Farin Urlaub: Also bei jeder Nummer 1 ist die erste Reaktion erstmal Demut. Für mich sind Singles aber irgendwie gar nicht so wichtig und ausschlaggebend. Wir müssen das halt machen, um ein bisschen Aufmerksamkeit aufs Album zu lenken, aber ich kann jedem nur raten, das ganze Album mal von vorne bis hinten durchzuhören, weil da sind so viele fantastische Songs drauf, das kann man gar nicht in eine einzige Single packen. Das geht nicht, das ist viel zu vielfältig, und vielleicht bin ich als Songwriter auch einfach zu schlecht, um zu sagen: Okay, wir machen jetzt eine Single, wo ALLES drin ist! Ich krieg das nicht hin.

FM4: Die Ärzte sind auf jeden Fall absolut unbestritten die „beste Band der Welt“. Eine Frage, über die aber sehr wohl immer wieder gestritten wird, ist, ob ihr eine Punk-Band seid. Gleich auf der ersten Single „Morgens Pauken“ habt ihr dazu ein klares Statement abgegeben, nämlich heißt es da „Alles ist Punk“. Was bedeutet es denn, „Punk“ zu sein?

Farin Urlaub 2020

Jörg Steinmetz

Farin Urlaub, Songwriter, Sänger & Gitarrist bei den Ärzten, ist sehr glücklich darüber, dass ein Song über Gitarristen es endlich auf ein Ärzte-Album geschafft hat.
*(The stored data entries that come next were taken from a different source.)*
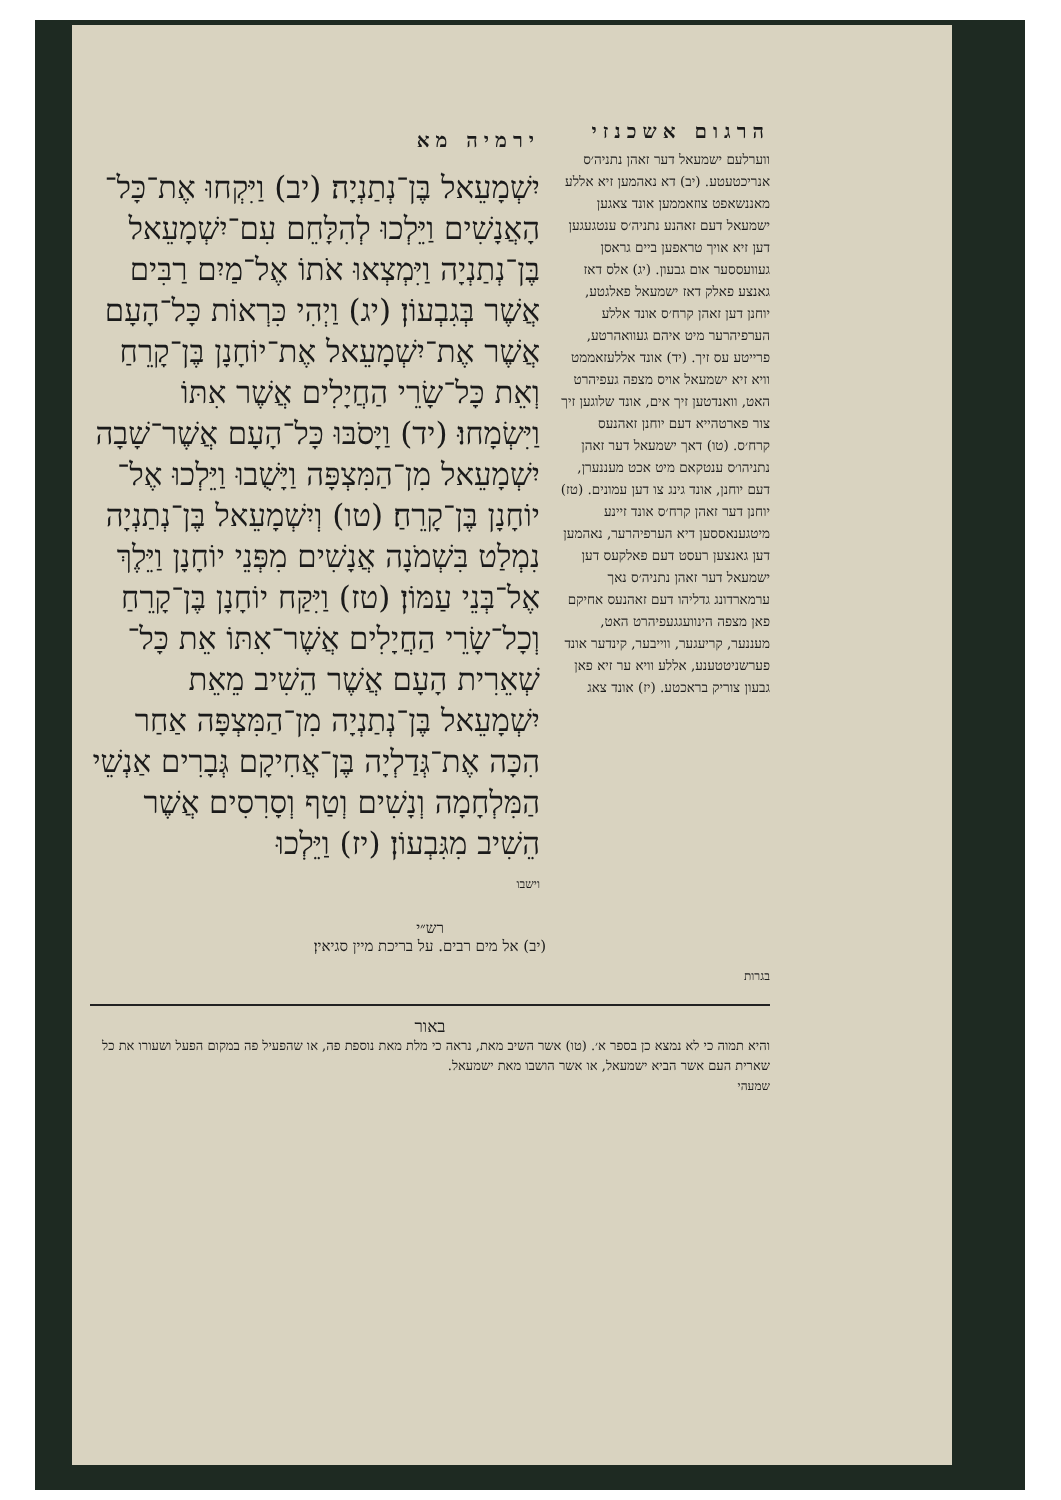הרגום אשכנזי
ווערלעם ישמעאל דער זאהן נתניה׳ס אנריכטעטע. (יב) דא נאהמען זיא אללע מאננשאפט צוזאממען אונד צאגען ישמעאל דעם זאהנע נתניה׳ס ענטגעגען דען זיא אויך טראפען ביים גראסן געוועססער אום גבעון. (יג) אלס דאז גאנצע פאלק דאז ישמעאל פאלגטע, יוחנן דען זאהן קרח׳ס אונד אללע הערפיהרער מיט איהם געוואהרטע, פרייטע עס זיך. (יד) אונד אללעזאממט וויא זיא ישמעאל אויס מצפה געפיהרט האט, וואנדטען זיך אים, אונד שלוגען זיך צור פארטהייא דעם יוחנן זאהנעס קרח׳ס. (טו) דאך ישמעאל דער זאהן נתניהו׳ס ענטקאם מיט אכט מעננערן, דעם יוחנן, אונד גינג צו דען עמונים. (טז) יוחנן דער זאהן קרח׳ס אונד זיינע מיטגענאססען דיא הערפיהרער, נאהמען דען גאנצען רעסט דעם פאלקעס דען ישמעאל דער זאהן נתניה׳ס נאך ערמארדונג גדליהו דעם זאהנעס אחיקם פאן מצפה הינוועגגעפיהרט האט, מעננער, קריעגער, ווייבער, קינדער אונד פערשניטטענע, אללע וויא ער זיא פאן גבעון צוריק בראכטע. (יז) אונד צאג
ירמיה מא
יִשְׁמָעֵאל בֶּן־נְתַנְיָה׃ (יב) וַיִּקְחוּ אֶת־כָּל־הָאֲנָשִׁים וַיֵּלְכוּ לְהִלָּחֵם עִם־יִשְׁמָעֵאל בֶּן־נְתַנְיָה וַיִּמְצְאוּ אֹתוֹ אֶל־מַיִם רַבִּים אֲשֶׁר בְּגִבְעוֹן׃ (יג) וַיְהִי כִּרְאוֹת כָּל־הָעָם אֲשֶׁר אֶת־יִשְׁמָעֵאל אֶת־יוֹחָנָן בֶּן־קָרֵחַ וְאֵת כָּל־שָׂרֵי הַחֲיָלִים אֲשֶׁר אִתּוֹ וַיִּשְׂמָחוּ׃ (יד) וַיָּסֹבּוּ כָּל־הָעָם אֲשֶׁר־שָׁבָה יִשְׁמָעֵאל מִן־הַמִּצְפָּה וַיָּשֻׁבוּ וַיֵּלְכוּ אֶל־יוֹחָנָן בֶּן־קָרֵחַ׃ (טו) וְיִשְׁמָעֵאל בֶּן־נְתַנְיָה נִמְלַט בִּשְׁמֹנָה אֲנָשִׁים מִפְּנֵי יוֹחָנָן וַיֵּלֶךְ אֶל־בְּנֵי עַמּוֹן׃ (טז) וַיִּקַּח יוֹחָנָן בֶּן־קָרֵחַ וְכָל־שָׂרֵי הַחֲיָלִים אֲשֶׁר־אִתּוֹ אֵת כָּל־שְׁאֵרִית הָעָם אֲשֶׁר הֵשִׁיב מֵאֵת יִשְׁמָעֵאל בֶּן־נְתַנְיָה מִן־הַמִּצְפָּה אַחַר הִכָּה אֶת־גְּדַלְיָה בֶּן־אֲחִיקָם גְּבָרִים אַנְשֵׁי הַמִּלְחָמָה וְנָשִׁים וְטַף וְסָרִסִים אֲשֶׁר הֵשִׁיב מִגִּבְעוֹן׃ (יז) וַיֵּלְכוּ
וישבו
רש״י
(יב) אל מים רבים. על בריכת מיין סגיאין׃
בגרות
באור
והיא תמוה כי לא נמצא כן בספר א׳. (טו) אשר השיב מאת, נראה כי מלת מאת נוספת פה, או שהפעיל פה במקום הפעל ושעורו את כל שארית העם אשר הביא ישמעאל, או אשר הושבו מאת ישמעאל.
שמעהי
Farin Urlaub: Als ich mit 16 nach London gefahren bin und mir die Haare geschnitten und gefärbt habe, da war der Begriff „Punk“ völlig anders besetzt als heute. Und mit „heute“ meine ich jetzt, in diesem Jahr, was auch anders ist als vor 10 Jahren, was anders ist als vor 20 Jahren und so weiter. Wir können uns jetzt, schon alleine aus Gründen des Alters nicht ernsthaft hinstellen und sagen: Grüß Gott, wir sind die Ärzte und wir sind die totalen Punks, wir zeigen euch jetzt, wo’s langgeht! Das wäre super absurd und albern und lächerlich. Punk ist die Musik, die uns sozialisiert hat, die uns gezeigt hat, dass du nicht der Beste an deinem Instrument sein musst, Hauptsache, du hast was zu sagen und du hast eine Idee, dann mach einfach!
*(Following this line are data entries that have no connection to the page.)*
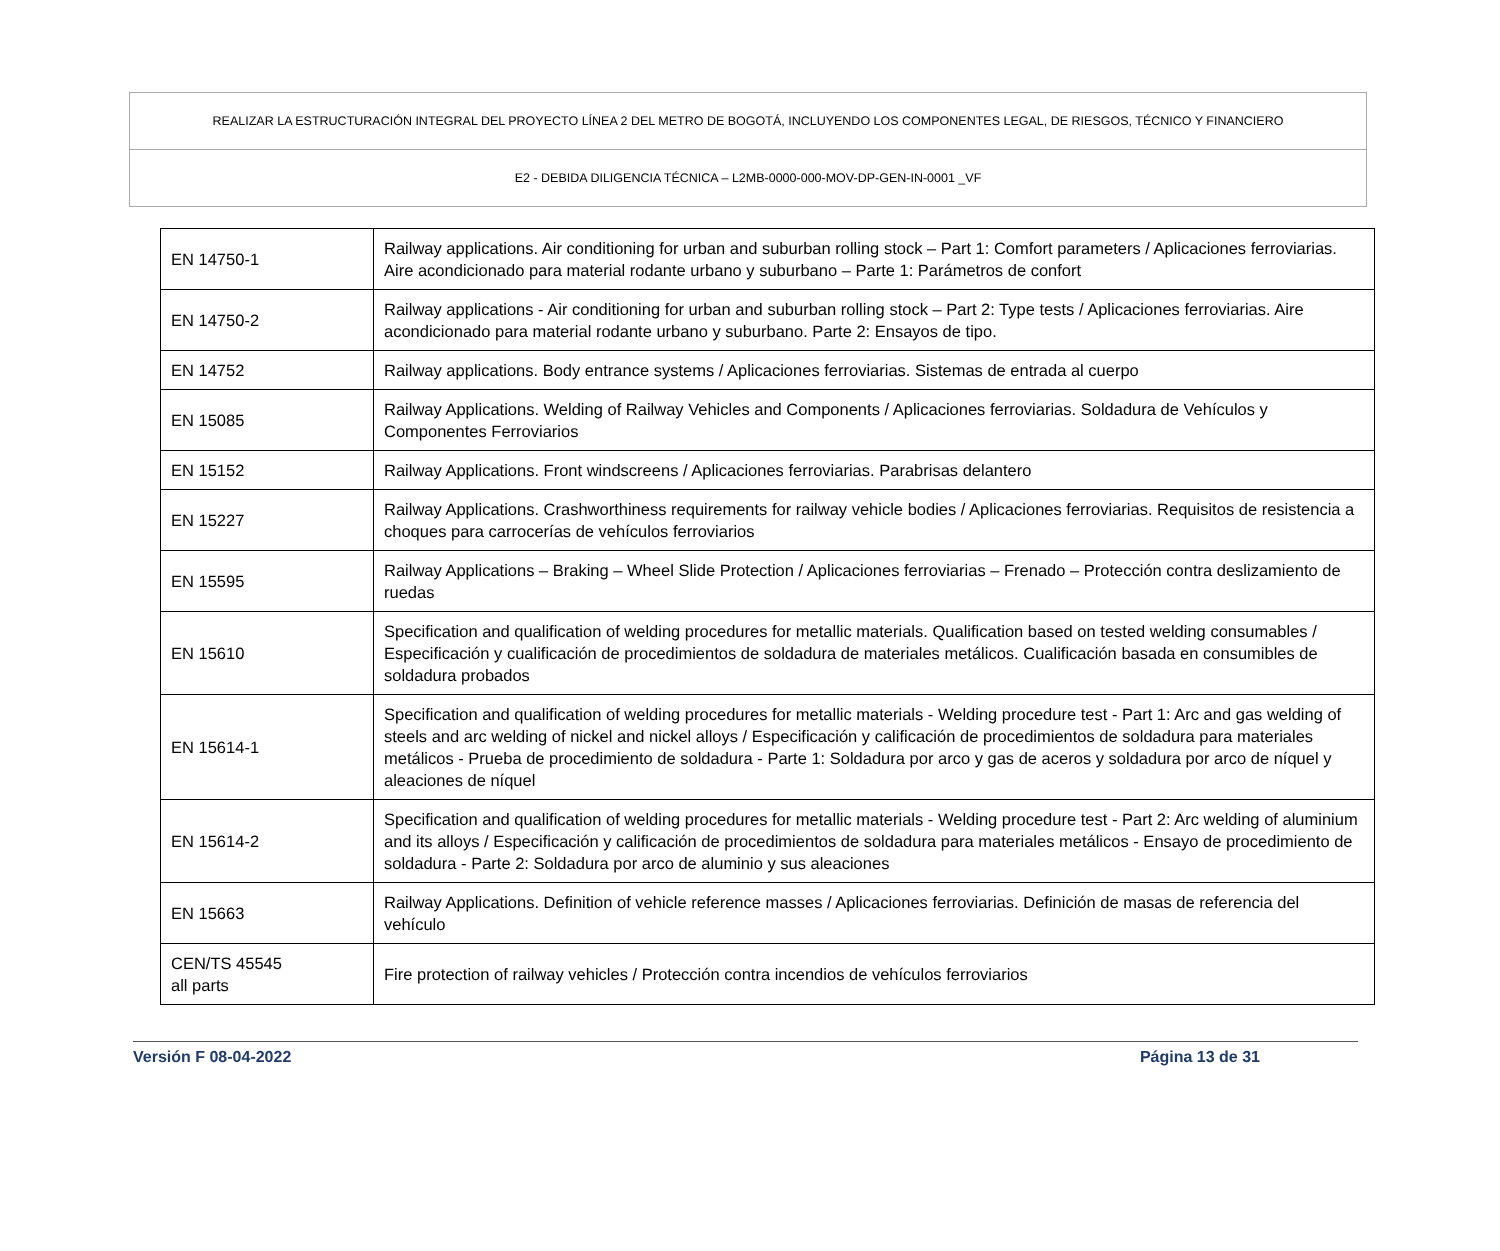REALIZAR LA ESTRUCTURACIÓN INTEGRAL DEL PROYECTO LÍNEA 2 DEL METRO DE BOGOTÁ, INCLUYENDO LOS COMPONENTES LEGAL, DE RIESGOS, TÉCNICO Y FINANCIERO
E2 - DEBIDA DILIGENCIA TÉCNICA – L2MB-0000-000-MOV-DP-GEN-IN-0001 _VF
| EN 14750-1 | Railway applications. Air conditioning for urban and suburban rolling stock – Part 1: Comfort parameters / Aplicaciones ferroviarias. Aire acondicionado para material rodante urbano y suburbano – Parte 1: Parámetros de confort |
| EN 14750-2 | Railway applications - Air conditioning for urban and suburban rolling stock – Part 2: Type tests / Aplicaciones ferroviarias. Aire acondicionado para material rodante urbano y suburbano. Parte 2: Ensayos de tipo. |
| EN 14752 | Railway applications. Body entrance systems / Aplicaciones ferroviarias. Sistemas de entrada al cuerpo |
| EN 15085 | Railway Applications. Welding of Railway Vehicles and Components / Aplicaciones ferroviarias. Soldadura de Vehículos y Componentes Ferroviarios |
| EN 15152 | Railway Applications. Front windscreens / Aplicaciones ferroviarias. Parabrisas delantero |
| EN 15227 | Railway Applications. Crashworthiness requirements for railway vehicle bodies / Aplicaciones ferroviarias. Requisitos de resistencia a choques para carrocerías de vehículos ferroviarios |
| EN 15595 | Railway Applications – Braking – Wheel Slide Protection / Aplicaciones ferroviarias – Frenado – Protección contra deslizamiento de ruedas |
| EN 15610 | Specification and qualification of welding procedures for metallic materials. Qualification based on tested welding consumables / Especificación y cualificación de procedimientos de soldadura de materiales metálicos. Cualificación basada en consumibles de soldadura probados |
| EN 15614-1 | Specification and qualification of welding procedures for metallic materials - Welding procedure test - Part 1: Arc and gas welding of steels and arc welding of nickel and nickel alloys / Especificación y calificación de procedimientos de soldadura para materiales metálicos - Prueba de procedimiento de soldadura - Parte 1: Soldadura por arco y gas de aceros y soldadura por arco de níquel y aleaciones de níquel |
| EN 15614-2 | Specification and qualification of welding procedures for metallic materials - Welding procedure test - Part 2: Arc welding of aluminium and its alloys / Especificación y calificación de procedimientos de soldadura para materiales metálicos - Ensayo de procedimiento de soldadura - Parte 2: Soldadura por arco de aluminio y sus aleaciones |
| EN 15663 | Railway Applications. Definition of vehicle reference masses / Aplicaciones ferroviarias. Definición de masas de referencia del vehículo |
| CEN/TS 45545 all parts | Fire protection of railway vehicles / Protección contra incendios de vehículos ferroviarios |
Versión F 08-04-2022 Página 13 de 31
Dieser Do-it-yourself-Spirit trägt uns auch immer noch sehr, sehr weit, aber mittlerweile gibt es so Publikationen wie Golf-Punk oder Business-Punk, und wenn sich da keiner beschwert und die Redaktionen anzündet, dann haben wir auch aufgegeben. Dann haben wir den Punk eben an den Mainstream verloren und jeder, der sich irgendwie für was Besonderes hält oder bisschen rebellisch sein will - was ja schon mal gar nicht geht, entweder du bist ein Rebell oder du bist es nicht - der schmückt sich mit diesem Attribut „Punk“. Deswegen haben wir Punk einfach verloren und denken uns jetzt einfach was anderes aus.

FM4: Es ist euer zweites Comeback. Was fühlt sich denn im Vergleich zum ersten Mal anders an? Was ist neu?

Farin Urlaub: Neu will ich nicht sagen, aber seit langer Zeit war die gute Laune innerhalb der Band nicht mehr so intensiv. Wir haben total viel Spaß, Bela und ich fahren gerade von Radiostation zu Radiostation und lachen unheimlich viel. Die Interviews machen wir gerade leider getrennt und das ist bisschen traurig, weil die werden immer lustiger, wenn wir zu zweit unterwegs sind. Diese Freude, dieses Wieder-verliebt-Sein in die Idee der Ärzte, das ist schon was sehr, sehr Schönes. Das ist sehr speziell und dafür bin ich sehr dankbar.